ACTIVITY 1: In the chess commentary, list every move that carries an annotation mark such as "!" or "?", and write each one with its mark.
ACTIVITY 2: Continue the chess commentary, starting after its closing remark about changing the last three words of the quote.

TEXT PASSAGE:
....................

More unconventional play. Most humans, including me, would probably play 19. h3 without thinking.

19. … hg

Stockfish could not defend with 19. … g6 because 20. gh Rxh5? runs into 21. Bxg6! and 20. gh gh 21. Qg7 would be just sad.

20. Qxg4 Bf8 21. h4 Qe7 22. Rhc1 g6 23. Rc2 Kd8 24. Rac1 Qe8

alphazero 3Position after 24. … Qe8.

FEN: r2kqb1r/3b1p2/1p2p1p1/pP1pP3/P2P1PQP/3BKN2/2R5/2R5 w – – 0 25

A moment of humor amidst the battle. Black’s king and queen do a pas de deux and trade places.

Black has nothing to gain by trying to play actively with 24. … Qa3, because 25. Ng5 Rg8 26. Nxf7+ Ke8 27. Rc3 Qxa4 28. Bxg6 is just too strong. So Stockfish doubles down on ultra-passivity. How is White going to break through?

25. Rc7 Rc8 26. Rxc8+ Bxc8 27. Rc6 Bb7 28. Rc2 Kd7 29. Ng5 Be7?!

Evidently this was a mistake, but one we can be grateful for because it allows AlphaZero to display its chess ultra-wizardry.

alphazero 4Position after 29. … Be7. White to move.

FEN: 4q2r/1b1kbp2/1p2p1p1/pP1pP1N1/P2P1PQP/3BK3/2R5/8 w – – 0 30

30. Bxg6!! …

The phrase “bolt from the blue” scarcely does justice to AlphaZero’s move. A better analogy comes from Douglas Adams’ Hitchhiker’s Guide to the Galaxy:

When you’re cruising down the road in the fast lane and you lazily sail past a few hard-driving cars and are feeling pretty pleased with yourself and then accidentally change down from fourth to first instead of third thus making your engine leap out of your hood in a rather ugly mess, it tends to throw you off your stride in much the same way that this move threw Stockfish.

(I changed the last three words of the quote.)

....................

RECORDS SHOWN:
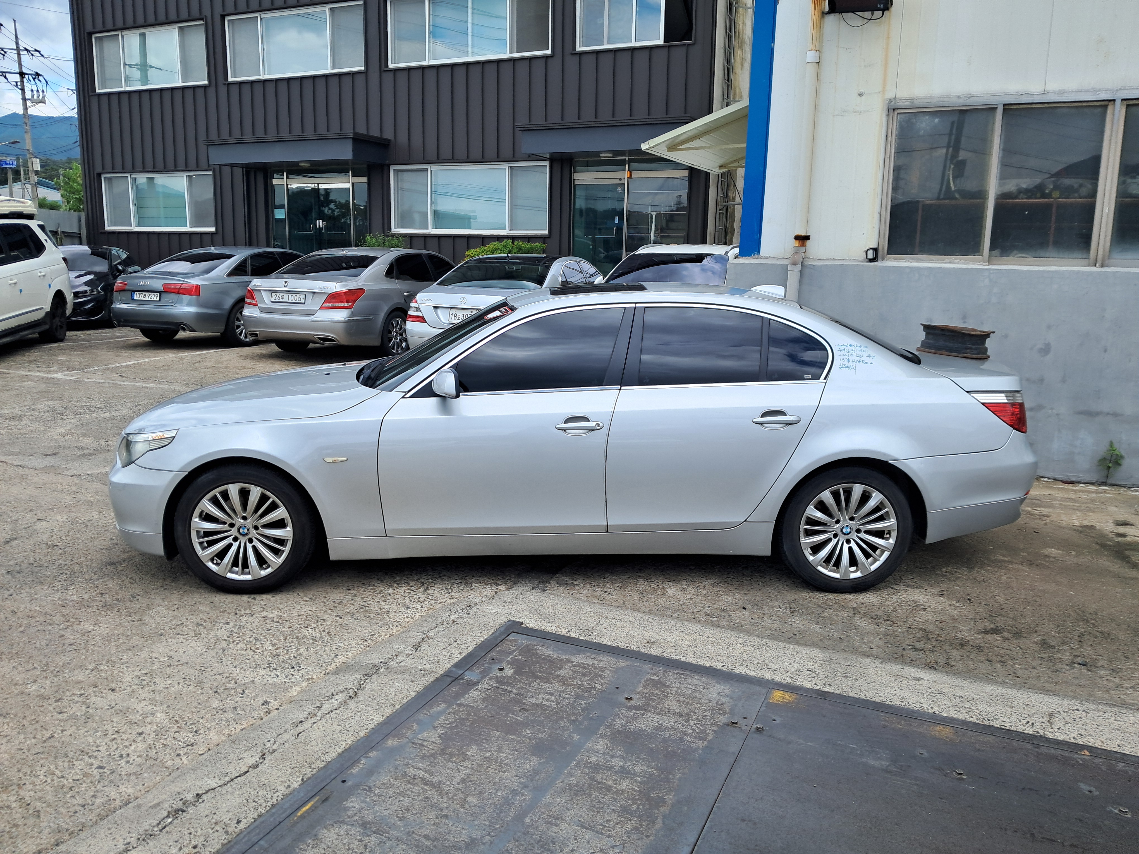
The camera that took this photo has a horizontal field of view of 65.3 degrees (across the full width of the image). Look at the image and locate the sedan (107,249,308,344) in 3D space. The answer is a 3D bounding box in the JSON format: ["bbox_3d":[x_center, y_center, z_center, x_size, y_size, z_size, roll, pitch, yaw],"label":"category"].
[{"bbox_3d":[-5.251,-2.276,15.058,1.874,1.455,4.915,5,12,22],"label":"sedan"}]

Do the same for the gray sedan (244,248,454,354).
[{"bbox_3d":[-2.781,-2.025,13.909,1.900,1.495,5.160,5,12,20],"label":"gray sedan"}]

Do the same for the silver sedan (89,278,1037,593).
[{"bbox_3d":[0.024,-0.051,5.033,4.841,1.468,1.846,0,10,-1],"label":"silver sedan"}]

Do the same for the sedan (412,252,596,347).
[{"bbox_3d":[-0.586,-1.785,13.097,1.871,1.473,5.206,4,11,14],"label":"sedan"}]

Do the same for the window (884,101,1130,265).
[{"bbox_3d":[3.120,-1.791,6.540,1.536,1.144,0.120,6,12,25],"label":"window"}]

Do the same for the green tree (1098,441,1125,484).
[{"bbox_3d":[3.909,0.257,6.408,0.199,0.314,0.190,6,12,25],"label":"green tree"}]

....................

RESPONSE BOX 1:
Rxh5?
Bxg6!
Be7?!
Bxg6!!

RESPONSE BOX 2:
There are two parts to this piece sacrifice. The first is the tactical part, which a good grandmaster could work out on a good day, and that ensures that White doesn’t lose. Of course, Stockfish surely saw the tactical part, which is only about four or five moves deep. But it wasn’t the least bit afraid because it saw the position as dead even after those four or five moves … and for many moves after that.

On the other hand, AlphaZero, with its infinite depth of search, sees that victory is almost inevitable for White. Conceptually, the point is this: in the endgame, Black’s bishop is literally worth just a pawn. Once you truly believe this, then you understand that the material situation cannot be any worse than equal for White, and on top of that all of his pieces (especially his king) are better than Black’s.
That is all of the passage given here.